An outbreak of ferocious hogs in California has gotten so bad that, according to The New York Times, Golden State lawmakers are considering lifting all hunting restrictions in order to address the problem. From The Times:
“[Rampaging feral hogs] are tearing up lawns, ripping through golf course fairways, threatening the drinking water and disturbing the harvests at Napa vineyards. Many Californians want them dead.”
You know things are bad that residents of one of the most liberal areas of the country want these pigs hunted down and killed. Though all but two of California’s counties have wild pig populations, The Times reports that the San Francisco Bay area has been hit by a feral swine bomb. Worst of all, the animal’s diet entails nearly everything and has resulted in extensive property damage for people affected.
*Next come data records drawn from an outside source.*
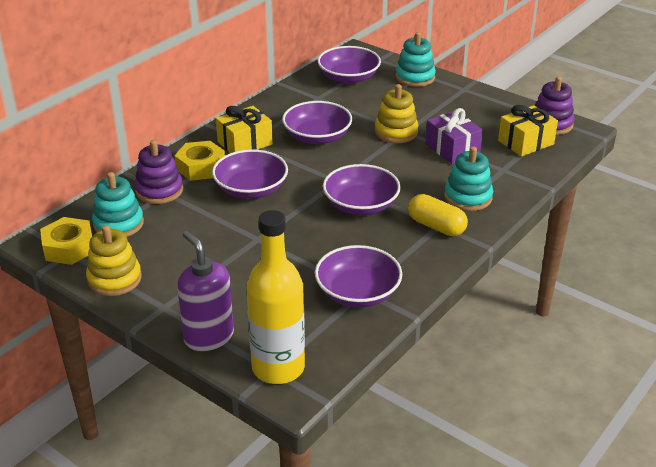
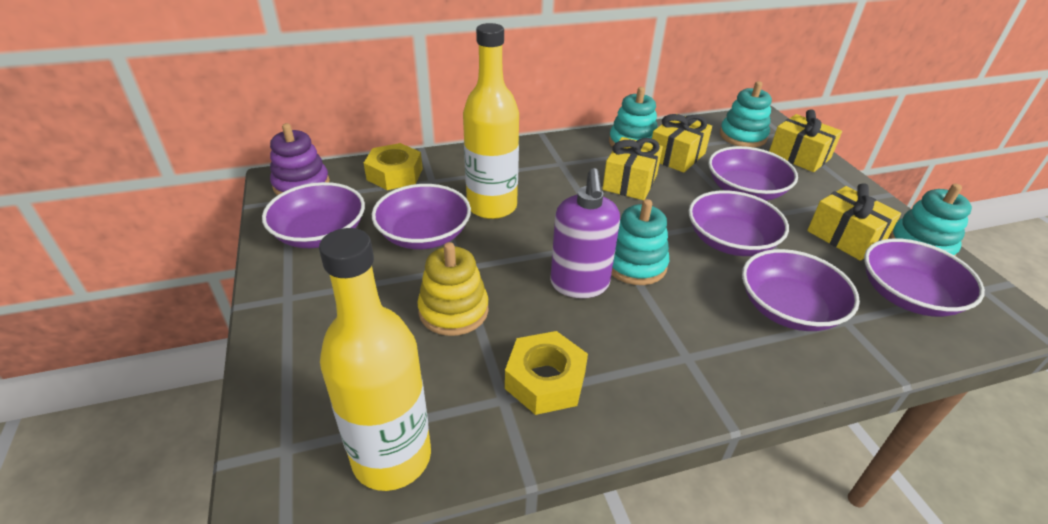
purple bowl: [212,149,288,199] [282,101,352,144] [315,245,402,307] [318,46,381,84] [323,164,401,215] = 5 -> [262,182,365,248] [372,184,471,249] [689,190,789,256] [708,146,798,201] [742,249,860,331] [864,238,985,317] = 6
purple gift: [426,108,483,164] = 1 -> none = 0
purple stacking toy: [134,140,183,204] [535,76,575,135] = 2 -> [270,123,330,196] = 1
turquoise stacking toy: [92,172,144,237] [396,32,436,87] [444,146,493,211] = 3 -> [609,87,658,147] [611,199,669,285] [720,81,772,148] [889,184,972,256] = 4
yellow bottle: [246,210,305,384] = 1 -> [319,228,431,491] [463,23,519,219] = 2
yellow capsule: [408,194,468,236] = 1 -> none = 0
yellow gift: [216,106,273,153] [498,105,558,157] = 2 -> [602,137,663,200] [652,114,712,173] [769,109,842,172] [807,183,901,261] = 4
yellow stacking toy: [86,225,142,296] [375,84,418,143] = 2 -> [417,242,489,336] = 1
The outbreak of the pigs has gotten so bad, that most Bay area residents, not surprisingly, have had enough. However, when taking into account the destruction the animals are causing and the fact that this has happened there before, Bay area resident’s anger is understandable and justified. Again from The Times:
“The swine are inflicting a mounting economic toll in Lafayette, a suburb in the East Bay, where the pig invasion seems most acute. Before the pandemic the city shelled out $110,000 when pigs, rooting for grubs, churned soccer and baseball fields like a rototiller. The Park and Recreation Department installed fences around the fields and keeps a trapper on contract to capture and kill the pigs. Recently neighbors have been waking up to find their lawns churned into clumpy heaps of sod and dirt…
Nearby, and more potentially serious, are the hundreds of pigs that have invaded the creek beds that feed into the San Leandro reservoir, which at certain times provides drinking water for Oakland, Piedmont, Alameda, Hayward and other East Bay cities.”
The proposed legislation being considered by California lawmakers lifts the requirement that hunters pay a $25 fee and can only kill one animal. Essentially, hunters could seek out and kill as many pigs as they want. But, until and unless the bill is passed, Bay area residents will have to continue to rely on professional trappers to catch the wild animals late at night.
Unfortunately, the entire country could experience what California is in the very near future. No doubt animal rights groups, like PETA, are probably not amused at these events. But for normal people, it can mean quite a large supply of delicious pork meat for people to consume. Hang in there California!